Sur l'outil de 'bail-in', une majorité d'États membres soutiennent l'approche irlandaise qui limite aux produits dérivés la possibilité d'exclure certains actifs de la liste. Certains actifs ne pouvant être mis à contribution dans un laps de temps suffisamment court pourront aussi être exclus du renflouement interne, à concurrence d'un plafond (5% de la valeur totale des actifs d'une même classe conformément aux hiérarchies nationales définies en cas d'insolvabilité bancaire). Certains pays demandent plus de flexibilité pour des questions de stabilité financière, d'autres requièrent que le fonds de restructuration national puisse intervenir en tant que complément à l'outil de 'bail-in'. À noter que la disponibilité du 'bail-in' serait effective en 2018.
Les États membres seront libres de fusionner les fonds nationaux de restructuration et de garantie des dépôts. Un fonds national de restructuration devra être doté ex ante par l'industrie de montants correspondants à 0,5% des dépôts couverts si les deux fonds sont séparés.

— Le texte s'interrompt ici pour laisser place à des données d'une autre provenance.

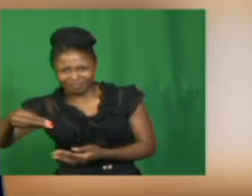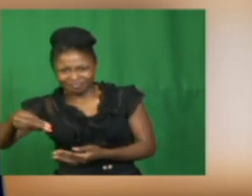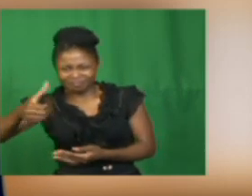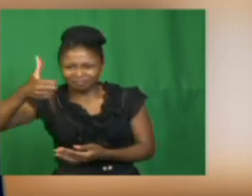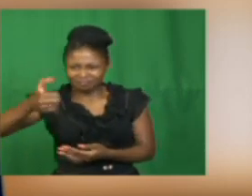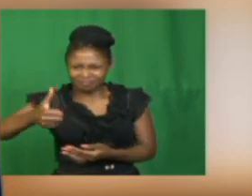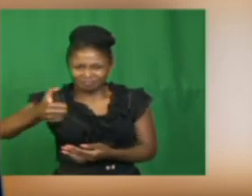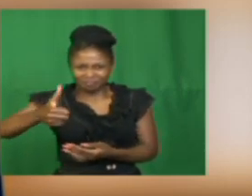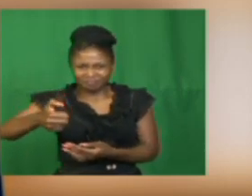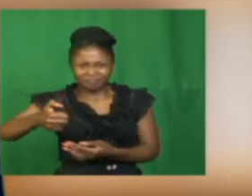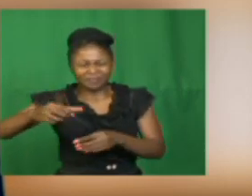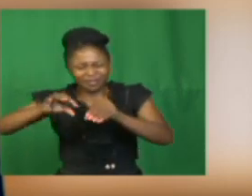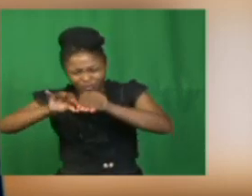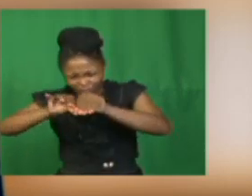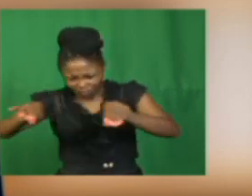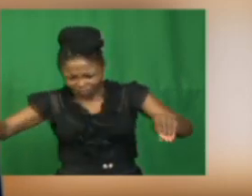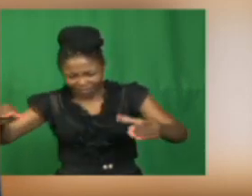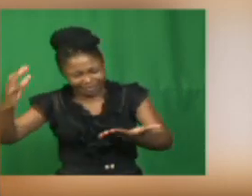paper, and a ruler.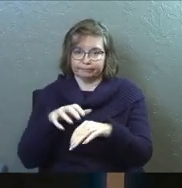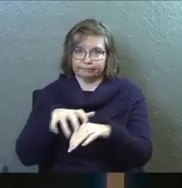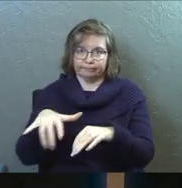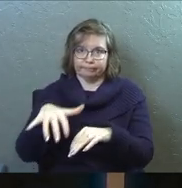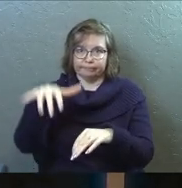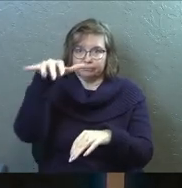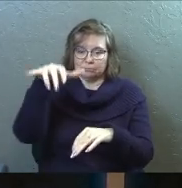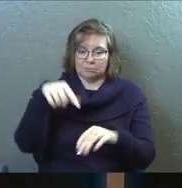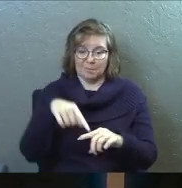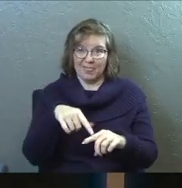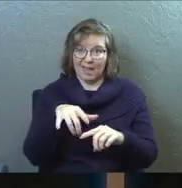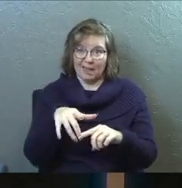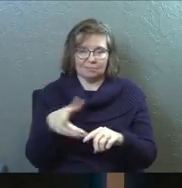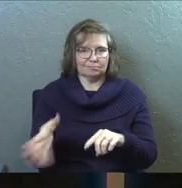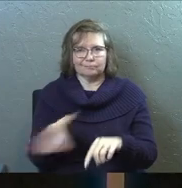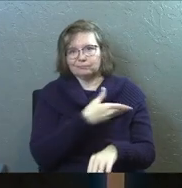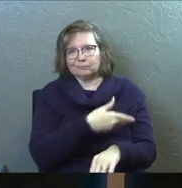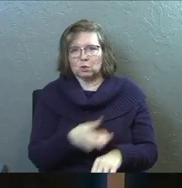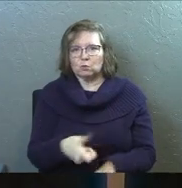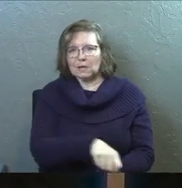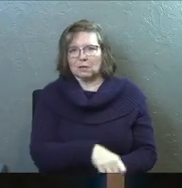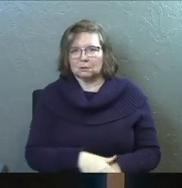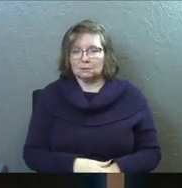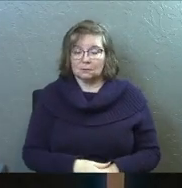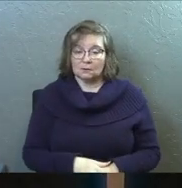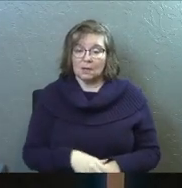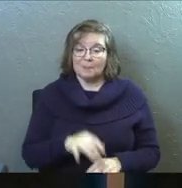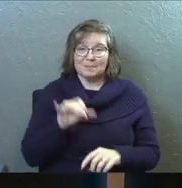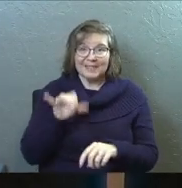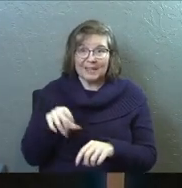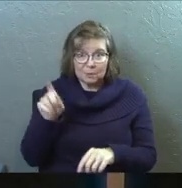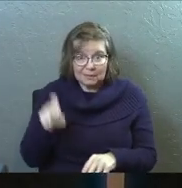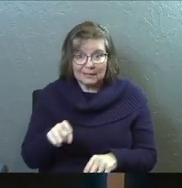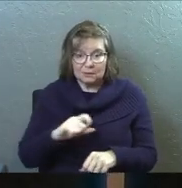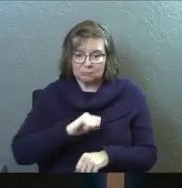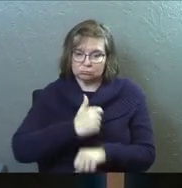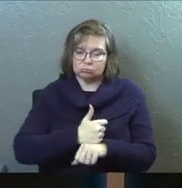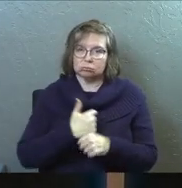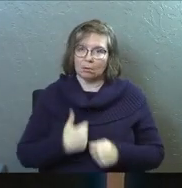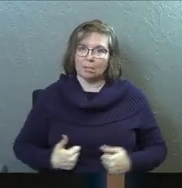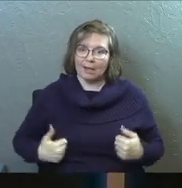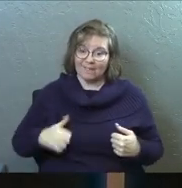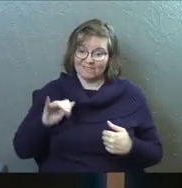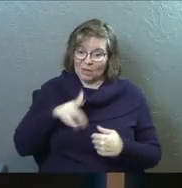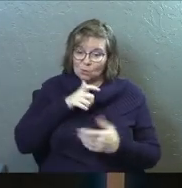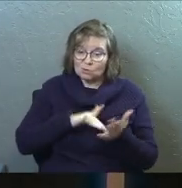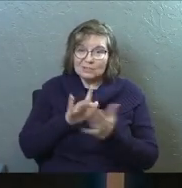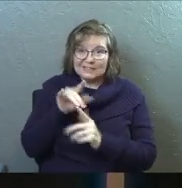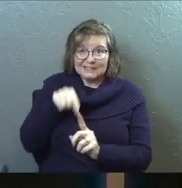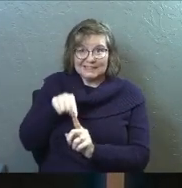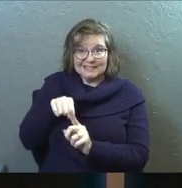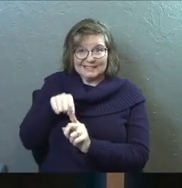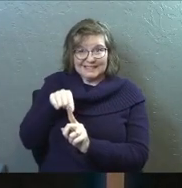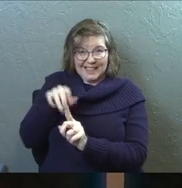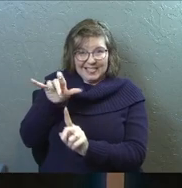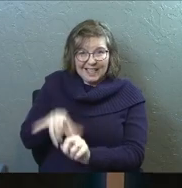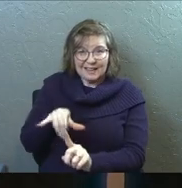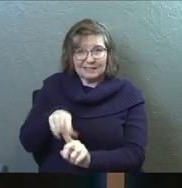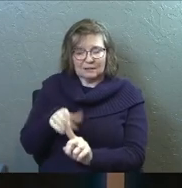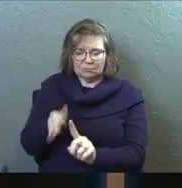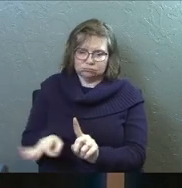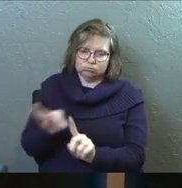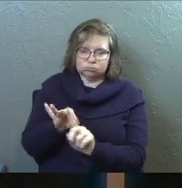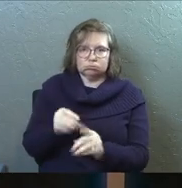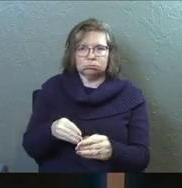but he is the foundational element to build your life upon. That's who Jesus is. He is the cornerstone.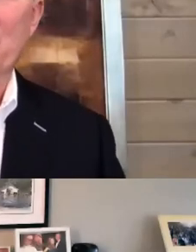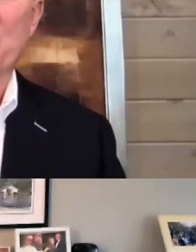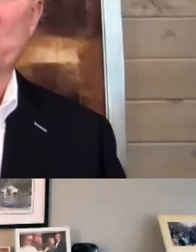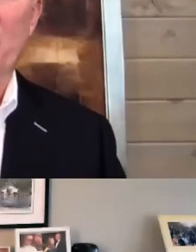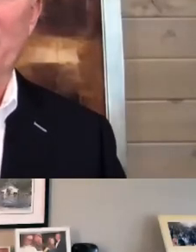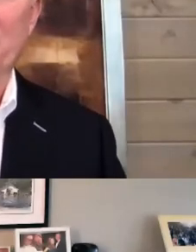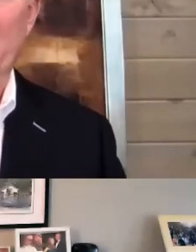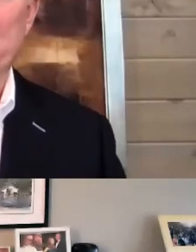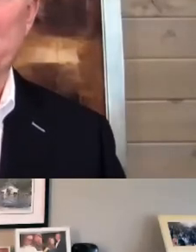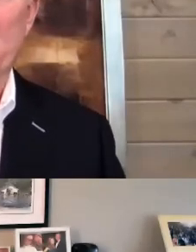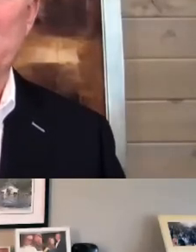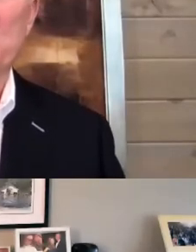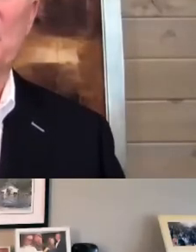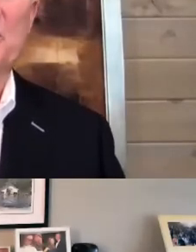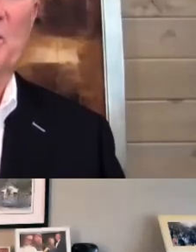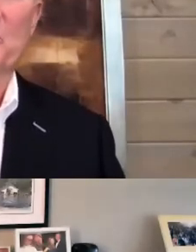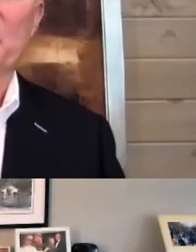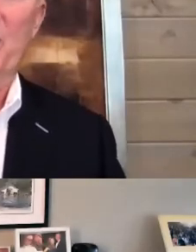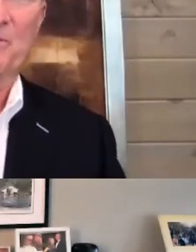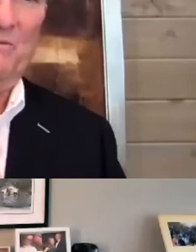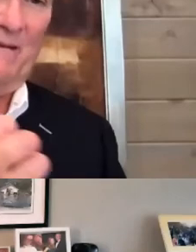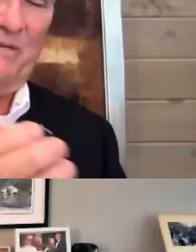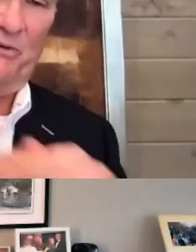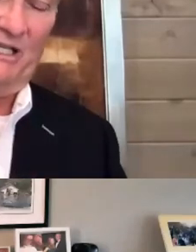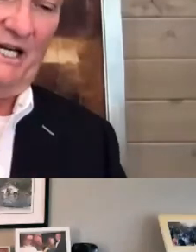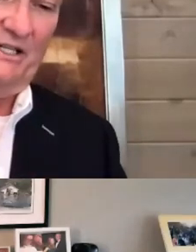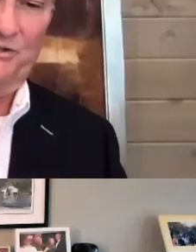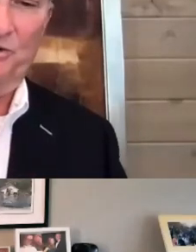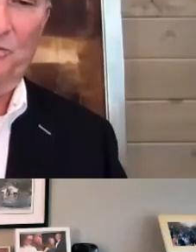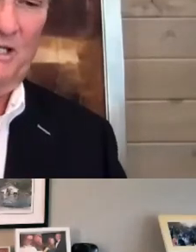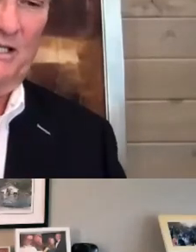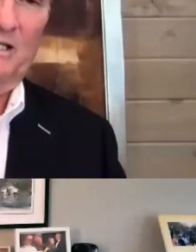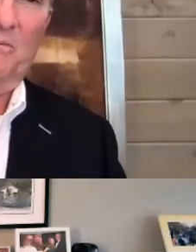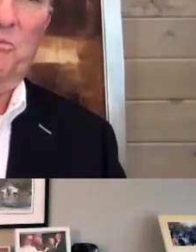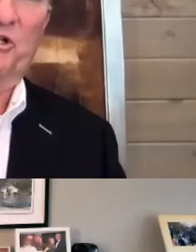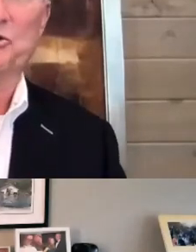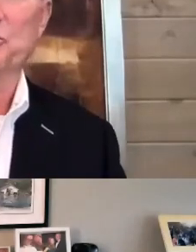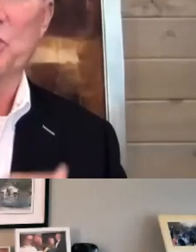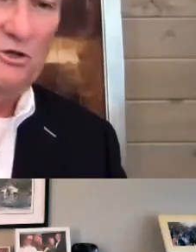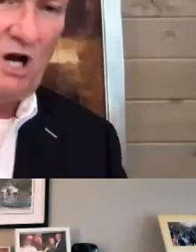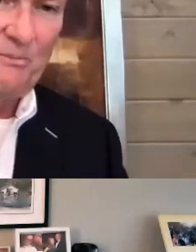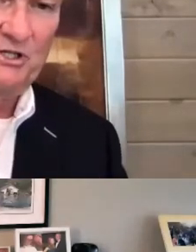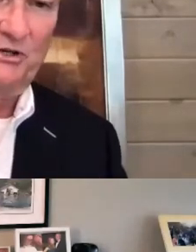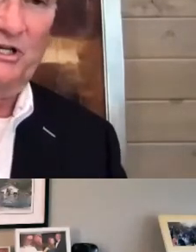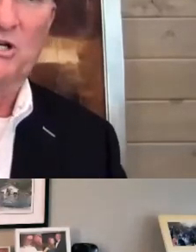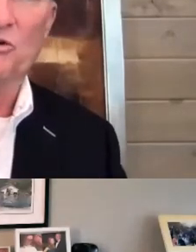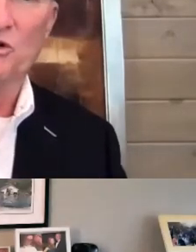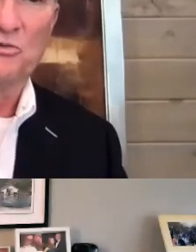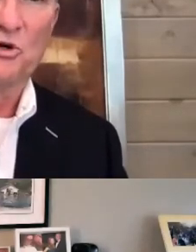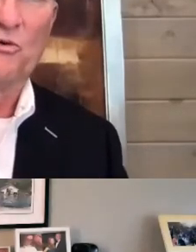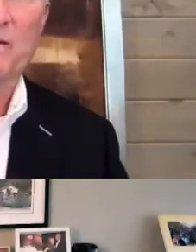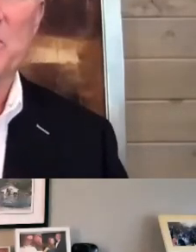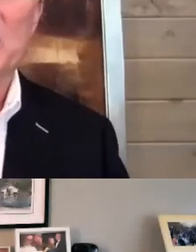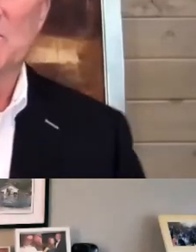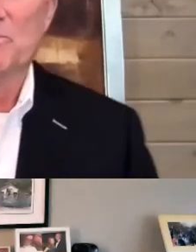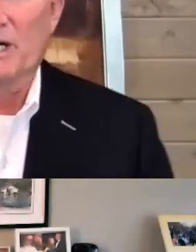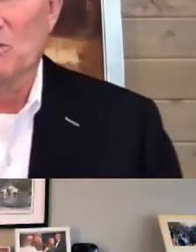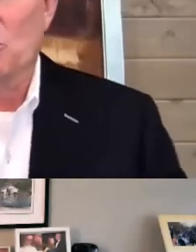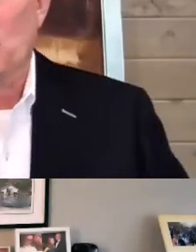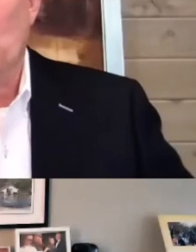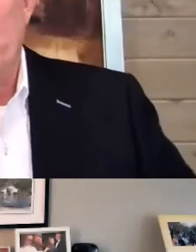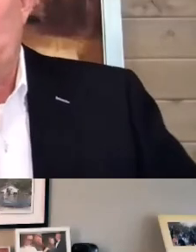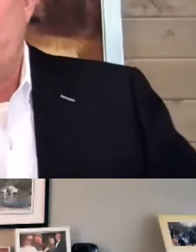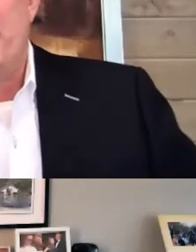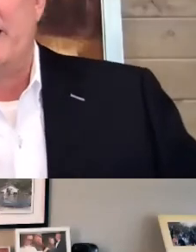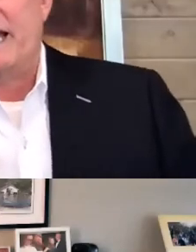Sometimes it's related to legislation. Sometimes it might be related to a potential donor opportunity or a new program. But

MREL. Il reviendra à chaque autorité nationale de définir le niveau des fonds propres et des actifs bancaires pouvant être mis à contribution en fonction de critères tels que le niveau de risque pris. Plusieurs pays (Finlande, Royaume-Uni, Pays-Bas) plaident pour des règles harmonisées au niveau européen dans ce domaine, même si une majorité d'États membres considèrent cette démarche inappropriée. La Présidence irlandaise suggère que l'Autorité bancaire européenne (ABE) fasse, d'ici à 2016, des recommandations sur une possible harmonisation des MREL, sur la base desquelles la Commission pourrait proposer des règles contraignantes. Une proposition bien accueillie par une majorité de délégations. (MB)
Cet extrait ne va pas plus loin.